EXPLORE O MATERIAL =>
(A) Diga se cada afirmação abaixo está de acordo com a reportagem sobre Lucas Corazza, respondendo sim ou não e citando literalmente as palavras decisivas: (i) Lucas Corazza apresenta o Que Seja Doce no GNT; (ii) o comentário de Lucas sobre Erick Jacquin foi publicado no Twitter; (iii) o número de figuras públicas que defendem causas vem diminuindo.
(B) Copie sem alterações, da reportagem sobre Lucas Corazza, tudo desde "Celebridades vivem em" até "que zumbis sociais.".
(C) Segundo a reportagem sobre Lucas Corazza, de que emissora era o programa em que Erick Jacquin teria sido machista?

TRECHO DO DOCUMENTO =>
^^^^

Celebridades vivem em um universo de neutralidade apática. Um microcosmo no qual parece não haver política, guerras, questões sociais e raciais. Tirando algumas exceções, famosos (por quaisquer motivos) evitam ao máximo opinar sobre assuntos polêmicos. A razão é fácil de compreender: boca fechada não perde dinheiro de publicidade. Quanto mais cara e pose de paisagem, mais dígitos na conta corrente.
Apesar do “fingismo de morto” ainda imperar, as coisas estão mudando. Lentamente, mas estão. Vem aumentando o número de figuras públicas que deixam de ter medo e passam a ter orgulho em defender causas com as quais se importam. Feminismo, combate ao racismo, agricultura orgânica, parto natural, direitos LGBT, entre outras. Algumas marcas já viram que figuras de atitude valem muito mais (no sentido real e figurado) do que zumbis sociais.
Um dos chefs mais tranquilos em expressar suas convicções é o confeiteiro Lucas Corazza, apresentador do Que Seja Doce (ao lado de Carole Crema, Felipe Bronze e Roberto Strongoli), no GNT. Há alguns meses ele se viu no meio de um bombardeio de ofensas dos fãs do também chef – e também televisivo – Erick Jacquin ao dizer em um post de Instagram que o francês havia sido machista durante participação em um programa da Band. “A contribuição dele para a gastronomia brasileira é indiscutível, mas ele é escroto e machista. Não gosto disso e é meu direito. Até porque já passei por machismo por muitos anos. Ser homossexual e ser mulher é bem parecido quando se fala em enfrentar preconceito”, diz Lucas.
Em um país homofóbico como o Brasil, ainda é bem complicado para os homossexuais ascenderem profissionalmente. Mais complicado ainda é encarar o o dia-a-dia de risadinhas e ofensas mascaradas de brincadeira. “Quando percebi que passaria por preconceito na minha profissão, enfrentei aquilo. ‘Tá achando que sou veado? Sou mesmo. Se você acha que ser viado é um defeito, eu posso encontrar vários em você que não tenham nada a ver com sua sexualidade. Você pode ser incompetente, o que é muito pior numa cozinha…’ Eu notei, bem cedo, que provavelmente não me tornaria sous chef de um restaurante porque minha relação nunca venceria a barreira de não ir com o chef para um puteiro ou para um bar pegar mulher, hábitos bem comuns na época”, diz.

^^^^

DADOS ARMAZENADOS =>

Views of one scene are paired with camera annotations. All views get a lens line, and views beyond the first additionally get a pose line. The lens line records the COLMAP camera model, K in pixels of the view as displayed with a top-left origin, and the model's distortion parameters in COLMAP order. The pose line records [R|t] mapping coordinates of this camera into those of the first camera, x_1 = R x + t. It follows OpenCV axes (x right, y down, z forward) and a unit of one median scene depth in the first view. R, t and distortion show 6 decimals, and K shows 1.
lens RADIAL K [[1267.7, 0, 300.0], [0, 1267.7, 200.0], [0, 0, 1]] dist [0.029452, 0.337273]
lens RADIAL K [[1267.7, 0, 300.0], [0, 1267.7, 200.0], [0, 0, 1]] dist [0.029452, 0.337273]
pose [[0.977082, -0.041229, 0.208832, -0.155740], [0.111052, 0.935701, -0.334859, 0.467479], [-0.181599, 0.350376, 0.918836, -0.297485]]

^^^^

LISTA DE RESPOSTAS =>
(A)
(i) Sim: “apresentador do Que Seja Doce (ao lado de Carole Crema, Felipe Bronze e Roberto Strongoli), no GNT”
(ii) Não: “ao dizer em um post de Instagram”
(iii) Não: “Vem aumentando o número de figuras públicas que deixam de ter medo e passam a ter orgulho em defender causas com as quais se importam”

(B)
Celebridades vivem em um universo de neutralidade apática. Um microcosmo no qual parece não haver política, guerras, questões sociais e raciais. Tirando algumas exceções, famosos (por quaisquer motivos) evitam ao máximo opinar sobre assuntos polêmicos. A razão é fácil de compreender: boca fechada não perde dinheiro de publicidade. Quanto mais cara e pose de paisagem, mais dígitos na conta corrente.
Apesar do “fingismo de morto” ainda imperar, as coisas estão mudando. Lentamente, mas estão. Vem aumentando o número de figuras públicas que deixam de ter medo e passam a ter orgulho em defender causas com as quais se importam. Feminismo, combate ao racismo, agricultura orgânica, parto natural, direitos LGBT, entre outras. Algumas marcas já viram que figuras de atitude valem muito mais (no sentido real e figurado) do que zumbis sociais.

(C) Da Band.